Liebe PCGH-Community,

ich spiele seit einiger Zeit o.g. Spiele und da Zocken mit anderen im TS einfach mehr Spaß macht suche ich ein paar Leute, die Lust haben auf:


Planetside 2
War Thunder (nur HB)
Ghost Recon Online
Red Orchestra 2/Rising Storm
und auch Battlefield 4 Beta und Release Version

Wie ihr sehen könnt, sind dies alles mehr oder weniger langsame Spiele, da ich mit dem Run n' Gun Gameplay von CoD und MoH wenig anfangen kann.

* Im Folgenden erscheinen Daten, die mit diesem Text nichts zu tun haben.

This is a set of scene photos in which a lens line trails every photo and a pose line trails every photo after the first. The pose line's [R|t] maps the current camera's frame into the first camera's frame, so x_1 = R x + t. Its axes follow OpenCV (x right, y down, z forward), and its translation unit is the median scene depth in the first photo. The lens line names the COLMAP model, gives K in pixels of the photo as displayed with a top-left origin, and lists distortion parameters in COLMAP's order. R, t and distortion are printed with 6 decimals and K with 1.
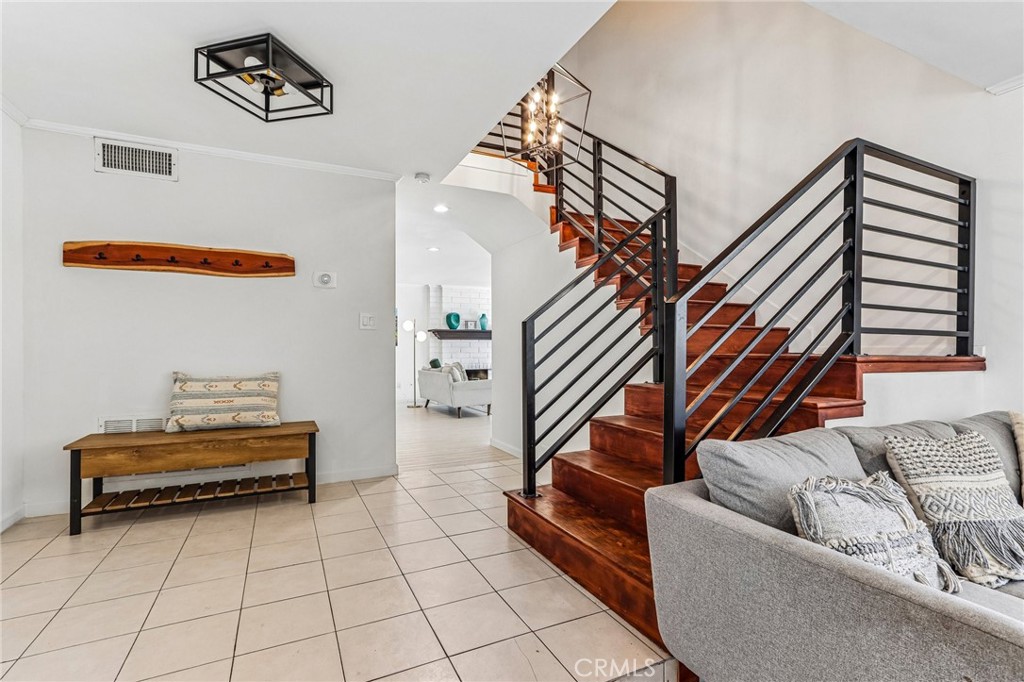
lens RADIAL K [[472.7, 0, 502.5], [0, 472.7, 344.8], [0, 0, 1]] dist [-0.000441, 0.004079]
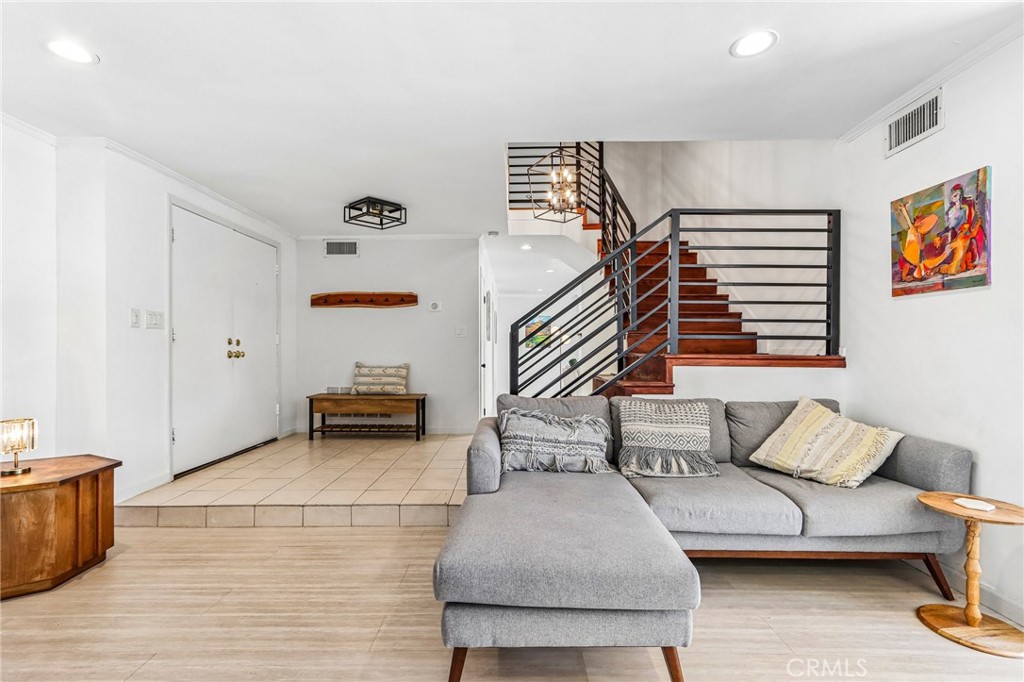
lens RADIAL K [[472.7, 0, 501.6], [0, 472.7, 347.3], [0, 0, 1]] dist [-0.000441, 0.004079]
pose [[0.895404, -0.001140, -0.445253, 0.618398], [0.001639, 0.999998, 0.000735, -0.000547], [0.445252, -0.001388, 0.895404, -0.383621]]
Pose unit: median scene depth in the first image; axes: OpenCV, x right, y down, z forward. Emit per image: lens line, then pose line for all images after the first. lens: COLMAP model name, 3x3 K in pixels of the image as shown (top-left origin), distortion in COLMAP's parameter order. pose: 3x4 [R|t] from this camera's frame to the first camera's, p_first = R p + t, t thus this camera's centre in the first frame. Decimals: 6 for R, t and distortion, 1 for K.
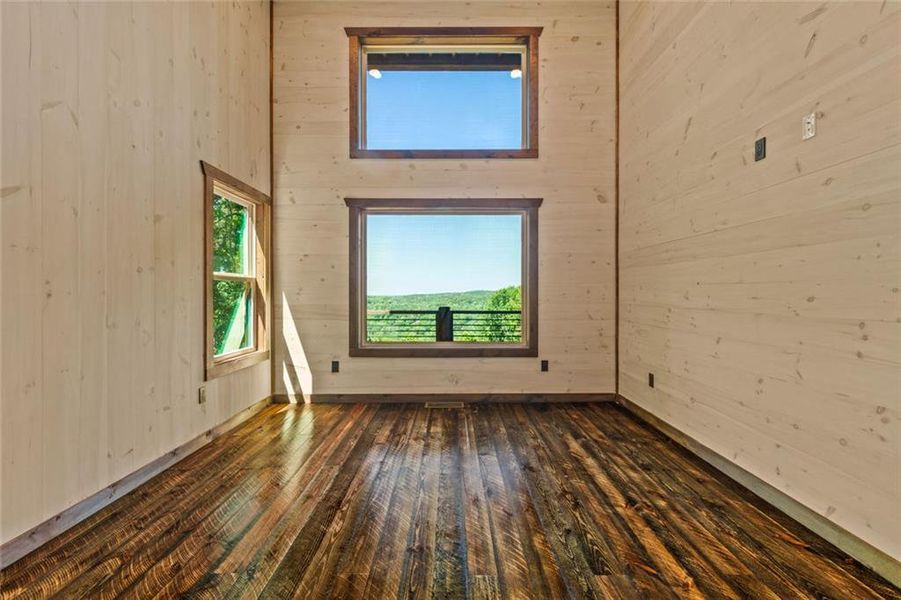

Bin selber aus Österreich und 16 Jahre alt. Wer Lust hat oder einfach grade Langeweile kann sich ja hier melden. Mindestalter 16 Jahre.


----------



## SiQ (14. September 2013)

Wir haben einen offiziellen PCGHX-Clan. Da du dich wohl nicht binden möchtest darf ich sagen, dass unser TS3 jedem frei zu Verfügung steht (IP: pcghxclan.de) Komm doch einfach auf ein paar Runden vorbei


----------